TASK TO CARRY OUT
In the text about the Newtown Creek muskrat, how long can muskrats hold their breath?

EXCERPT

--

Surprised to see this critter in the Newtown Creek? We were too, but perhaps we shouldn’t have been; muskrats survive in sulfurous streams polluted by coal plants, where frogs and fish have been wiped out. These herbivores (they’ll only occasionally eat small amphibians, invertebrates, and shellfish) thrive in wetlands, but have found niches in more challenging areas disrupted by development. One benefit of muskrats is that they eat invasive phragmites reeds, which choke out native plants in fresh and brackish waters. The fate of muskrats (locally breeding or arriving) factored into a National Oceanic and Atmospheric Administration study on the possible scope of industrial damage to the Newtown Creek’s natural resources. No doubt many muskrats once inhabited this waterway, but not in living memory. A study for the Environmental Protection Agency done by HarborLAB sponsor AECOM posited that muskrats might use the creek:
“Birds are likely to be the principal aquatic-dependent wildlife species that occur in and around the Study Area, although some mammals such as muskrats may use the area. Members of various avian feeding guilds may, at one time or another, also be present in the Study Area.” — Remedial Investigation/Feasibility Study Work Plan Newtown Creek (AECOM Environment)
This muskrat might be living in a burrow dug into the soft slope where the bulkhead has disintegrated on the Queens side of the Newtown Creek. Muskrats are usually nocturnal or crepuscular, so they’re not easy to spot. We have few muskrat predators here, though these rodents (especially their young) might still find themselves on the menu for cats, raptors, some large fish, and turtles.
Muskrats prefer slow-moving waterways, but can transit on swifter courses like the East River. They aren’t likely to drown in strong currents because they can hold their breath for up to 17 minutes!
We’re not sure what this neighbor was up to. It swam against a mild but burgeoning flood tidal current, using its distinctive vertically-flat tail as a flagellum to propel it toward the white sun trail of late afternoon. Its partially webbed hind feet are a secondary means of swimming. What we do know is that it looked so serious about its agenda, which made it look even more painfully cute.
“It’s serious stuff, being an urban muskrat,” remarked Waxman.
It may have been seeking new territory, for mating advantage or because it belonged to a population that had consumed its food sources. Muskrat populations often boom and bust with available edible plants. Sadly, most muskrats don’t live more than a year.

--

(Items stored from a collection)
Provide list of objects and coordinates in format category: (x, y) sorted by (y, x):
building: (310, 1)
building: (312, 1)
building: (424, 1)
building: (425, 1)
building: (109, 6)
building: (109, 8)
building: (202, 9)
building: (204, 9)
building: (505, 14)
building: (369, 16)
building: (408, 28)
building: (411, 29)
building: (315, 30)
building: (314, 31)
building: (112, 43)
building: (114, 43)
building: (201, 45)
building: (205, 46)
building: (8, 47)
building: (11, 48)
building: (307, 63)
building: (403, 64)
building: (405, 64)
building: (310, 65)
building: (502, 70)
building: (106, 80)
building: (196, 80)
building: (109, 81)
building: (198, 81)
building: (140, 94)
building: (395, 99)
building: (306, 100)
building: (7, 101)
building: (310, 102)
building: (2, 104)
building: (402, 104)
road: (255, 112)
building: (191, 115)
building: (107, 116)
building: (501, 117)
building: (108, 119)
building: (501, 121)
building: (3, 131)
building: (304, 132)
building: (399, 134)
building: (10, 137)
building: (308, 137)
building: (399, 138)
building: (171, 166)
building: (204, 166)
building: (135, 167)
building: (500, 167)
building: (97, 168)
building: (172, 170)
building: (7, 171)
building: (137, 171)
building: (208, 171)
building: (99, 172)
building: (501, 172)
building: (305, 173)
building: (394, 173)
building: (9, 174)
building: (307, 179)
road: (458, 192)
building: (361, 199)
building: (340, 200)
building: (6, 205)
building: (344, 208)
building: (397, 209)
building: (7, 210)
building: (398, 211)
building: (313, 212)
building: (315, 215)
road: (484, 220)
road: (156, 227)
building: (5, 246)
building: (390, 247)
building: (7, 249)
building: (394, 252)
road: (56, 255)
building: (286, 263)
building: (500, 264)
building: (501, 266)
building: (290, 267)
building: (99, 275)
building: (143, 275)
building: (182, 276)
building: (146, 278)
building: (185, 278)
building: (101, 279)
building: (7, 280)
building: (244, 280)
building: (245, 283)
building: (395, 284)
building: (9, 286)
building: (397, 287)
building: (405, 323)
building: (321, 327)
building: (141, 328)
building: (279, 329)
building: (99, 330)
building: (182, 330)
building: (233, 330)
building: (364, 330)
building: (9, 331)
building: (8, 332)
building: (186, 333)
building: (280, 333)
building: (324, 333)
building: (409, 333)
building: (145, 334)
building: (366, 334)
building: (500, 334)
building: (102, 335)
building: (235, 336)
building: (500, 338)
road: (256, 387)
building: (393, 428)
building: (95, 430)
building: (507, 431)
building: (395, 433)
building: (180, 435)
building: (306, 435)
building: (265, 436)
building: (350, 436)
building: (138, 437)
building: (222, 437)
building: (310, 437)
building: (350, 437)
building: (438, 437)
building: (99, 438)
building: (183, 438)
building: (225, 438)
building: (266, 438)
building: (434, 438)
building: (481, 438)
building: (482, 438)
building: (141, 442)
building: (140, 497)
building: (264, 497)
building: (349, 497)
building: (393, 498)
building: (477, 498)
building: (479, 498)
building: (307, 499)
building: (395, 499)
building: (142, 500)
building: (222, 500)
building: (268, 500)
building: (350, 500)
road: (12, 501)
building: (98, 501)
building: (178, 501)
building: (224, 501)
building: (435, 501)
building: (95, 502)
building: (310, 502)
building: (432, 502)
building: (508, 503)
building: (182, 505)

--

ANSWER
Up to 17 minutes.